Last month’s Budget delivered some welcome certainties and a shift in sentiment from government towards working with the social housing sector as part of the solution. The one clear certainty was the commitment to the national supply target of 300,000 new builds a year, this was despite the latest ONS household projections which threatened to derail house-building targets. Less certain was any commitment to public sector investment with the tantalising possibility of austerity ‘coming to an end’.

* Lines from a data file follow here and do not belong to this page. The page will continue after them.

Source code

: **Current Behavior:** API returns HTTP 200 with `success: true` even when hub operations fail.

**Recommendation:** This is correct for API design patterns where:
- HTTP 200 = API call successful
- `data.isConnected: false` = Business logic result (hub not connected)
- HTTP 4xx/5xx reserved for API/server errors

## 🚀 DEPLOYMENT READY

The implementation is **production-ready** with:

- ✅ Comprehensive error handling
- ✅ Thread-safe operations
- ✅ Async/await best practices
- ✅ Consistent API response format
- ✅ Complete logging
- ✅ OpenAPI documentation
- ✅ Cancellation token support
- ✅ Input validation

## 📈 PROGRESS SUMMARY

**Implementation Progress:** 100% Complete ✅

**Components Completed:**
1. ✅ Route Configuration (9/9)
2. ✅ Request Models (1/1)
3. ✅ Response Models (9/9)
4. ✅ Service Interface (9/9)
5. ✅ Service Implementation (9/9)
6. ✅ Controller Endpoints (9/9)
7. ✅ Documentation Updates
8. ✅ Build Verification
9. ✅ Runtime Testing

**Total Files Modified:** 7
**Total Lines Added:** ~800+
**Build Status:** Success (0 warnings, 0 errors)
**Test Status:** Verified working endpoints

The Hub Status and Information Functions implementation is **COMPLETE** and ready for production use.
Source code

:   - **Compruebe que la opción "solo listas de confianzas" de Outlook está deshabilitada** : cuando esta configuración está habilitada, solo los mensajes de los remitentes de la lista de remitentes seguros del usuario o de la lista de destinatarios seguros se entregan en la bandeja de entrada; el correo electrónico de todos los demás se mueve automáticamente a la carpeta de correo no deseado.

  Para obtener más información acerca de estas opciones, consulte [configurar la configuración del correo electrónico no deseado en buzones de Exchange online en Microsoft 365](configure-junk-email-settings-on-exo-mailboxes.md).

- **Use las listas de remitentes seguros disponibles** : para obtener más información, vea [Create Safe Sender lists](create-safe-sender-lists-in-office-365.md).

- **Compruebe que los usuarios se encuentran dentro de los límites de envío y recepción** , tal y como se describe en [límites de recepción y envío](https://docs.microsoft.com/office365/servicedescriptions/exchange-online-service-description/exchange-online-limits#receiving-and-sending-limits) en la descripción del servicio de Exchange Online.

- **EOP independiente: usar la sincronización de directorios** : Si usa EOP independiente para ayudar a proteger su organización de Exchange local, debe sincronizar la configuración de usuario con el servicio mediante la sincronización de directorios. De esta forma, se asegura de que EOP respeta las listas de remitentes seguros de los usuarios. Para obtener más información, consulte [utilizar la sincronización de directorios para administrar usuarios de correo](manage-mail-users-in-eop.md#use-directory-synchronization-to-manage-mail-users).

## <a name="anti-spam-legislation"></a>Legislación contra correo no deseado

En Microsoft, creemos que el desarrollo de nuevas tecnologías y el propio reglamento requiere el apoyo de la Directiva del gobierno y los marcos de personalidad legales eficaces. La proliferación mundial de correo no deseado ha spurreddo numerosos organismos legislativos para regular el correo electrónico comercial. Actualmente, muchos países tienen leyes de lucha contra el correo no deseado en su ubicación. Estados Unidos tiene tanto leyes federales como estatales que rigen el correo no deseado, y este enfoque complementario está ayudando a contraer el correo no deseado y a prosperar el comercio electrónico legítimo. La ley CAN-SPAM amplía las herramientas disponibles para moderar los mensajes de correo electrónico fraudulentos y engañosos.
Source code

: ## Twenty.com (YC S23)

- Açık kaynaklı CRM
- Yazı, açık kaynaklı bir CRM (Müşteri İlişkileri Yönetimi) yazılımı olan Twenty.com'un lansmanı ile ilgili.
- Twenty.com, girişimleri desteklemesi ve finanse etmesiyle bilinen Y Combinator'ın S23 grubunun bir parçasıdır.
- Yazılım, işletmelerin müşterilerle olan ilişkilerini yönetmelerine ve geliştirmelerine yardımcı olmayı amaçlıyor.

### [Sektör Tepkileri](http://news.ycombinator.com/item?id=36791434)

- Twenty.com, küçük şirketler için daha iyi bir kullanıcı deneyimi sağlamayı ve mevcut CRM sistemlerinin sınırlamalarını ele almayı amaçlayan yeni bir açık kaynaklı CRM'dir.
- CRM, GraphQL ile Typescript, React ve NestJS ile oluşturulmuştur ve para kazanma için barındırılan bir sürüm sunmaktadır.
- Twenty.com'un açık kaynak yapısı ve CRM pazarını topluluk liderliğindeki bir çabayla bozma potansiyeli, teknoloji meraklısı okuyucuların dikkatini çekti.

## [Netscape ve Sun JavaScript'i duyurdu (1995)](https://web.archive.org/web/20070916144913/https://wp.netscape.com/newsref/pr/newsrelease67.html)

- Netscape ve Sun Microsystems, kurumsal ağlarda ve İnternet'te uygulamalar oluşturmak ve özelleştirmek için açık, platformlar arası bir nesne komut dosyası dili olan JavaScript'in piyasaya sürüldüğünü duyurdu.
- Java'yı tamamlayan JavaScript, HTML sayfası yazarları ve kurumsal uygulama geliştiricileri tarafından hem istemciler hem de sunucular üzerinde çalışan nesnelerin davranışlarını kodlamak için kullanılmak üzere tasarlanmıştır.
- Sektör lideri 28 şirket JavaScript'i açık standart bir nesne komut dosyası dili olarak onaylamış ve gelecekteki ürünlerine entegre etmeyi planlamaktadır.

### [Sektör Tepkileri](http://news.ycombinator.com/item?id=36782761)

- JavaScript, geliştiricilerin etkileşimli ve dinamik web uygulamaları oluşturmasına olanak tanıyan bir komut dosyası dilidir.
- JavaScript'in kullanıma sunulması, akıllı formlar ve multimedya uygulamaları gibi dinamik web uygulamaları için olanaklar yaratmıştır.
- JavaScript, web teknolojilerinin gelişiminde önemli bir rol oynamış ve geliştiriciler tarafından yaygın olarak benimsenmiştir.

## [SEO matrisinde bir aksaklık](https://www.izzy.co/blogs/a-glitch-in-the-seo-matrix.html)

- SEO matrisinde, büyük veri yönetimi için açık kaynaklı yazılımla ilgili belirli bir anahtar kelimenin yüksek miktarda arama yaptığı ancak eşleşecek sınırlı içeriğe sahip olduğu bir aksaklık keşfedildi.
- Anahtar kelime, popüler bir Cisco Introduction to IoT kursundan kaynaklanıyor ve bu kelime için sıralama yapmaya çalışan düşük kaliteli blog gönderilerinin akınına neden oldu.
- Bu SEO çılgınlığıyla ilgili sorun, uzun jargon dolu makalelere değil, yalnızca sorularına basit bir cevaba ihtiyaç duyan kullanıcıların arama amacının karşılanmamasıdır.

The Budget confirmed that the Housing Revenue Account cap was to be abolished on 29 October

The abolition of the Housing Revenue Account cap was the signal that councils can get back into the house-building business. For the first time in many years, councils will be able to prepare longer-term HRA business plans.  Also, longer term funding for housing associations gives providers certainty in their business planning. In the previous few years the absence of a rent settlement and the LHA cap had contributed towards preventing this longer-term planning.

This marks a new and welcome partnership between government and the social housing sector to build social housing.

But it also sets a challenge to councils to bring forward home-building plans. Councils may have lost dedicated housing functions and have fewer specialist staff with housing services being absorbed into place-based directorates. For many, skills and capacity shortage could be a principal barrier to growth in direct local authority delivery.

Investment to deliver more homes, including an extra £500m for the Housing Infrastructure Fund

Everyone can agree that it is imperative that more homes are built in the right places. It was therefore welcome that the Budget announced an extra £500m to pay for housing infrastructure. But behind the headlines, is the detail that 80% of funding across all Government schemes for house building will be going to areas of “high affordability.” This will not deliver the vision of a housing market that works for everyone.

Support for Homeownership

The Budget confirmed a new Help to Buy Equity Loan Scheme and extended Stamp Duty Land Tax relief to all qualifying shared ownership properties (with a launch of a Call for Evidence on Private Shared Ownership).  It also launched a consultation on new permitted development rights to allow upwards extensions above commercial premises and to allow commercial buildings to be demolished and replaced with homes (Planning reform: supporting the high street and increasing the delivery of new homes).

There is a concern that policies continue to underline the prevailing view that social housing is a stepping stone to home ownership, rather than recognising that it is the right choice for some, and this doesn’t help with stigmatising social housing tenants.

There are estates in the North which almost certainly meet the definition of affordable but fall so far below modern standards there is, not just a stigmatising of residents, but a loss of hope.  Residents either put up with this, or move to the far less stable private rented sector.  There they find tenancies that could be less stable and quality which is in many cases below decent standards with 354,000 private rented sector properties being unfit in the North – see The Hidden costs of Poor Quality Housing in the North.

A combination of new council house building and investment in quality of existing stock will, over time, create capacity to deliver as much as 20-30,000 social rented homes a year. Sir Oliver Letwin’s review of build out rates (published on the day of Budget) has also confirmed that delivering a wider range of tenures on sites improves the rate at which new homes are built – another reason to justify increased public investment on social rented housing.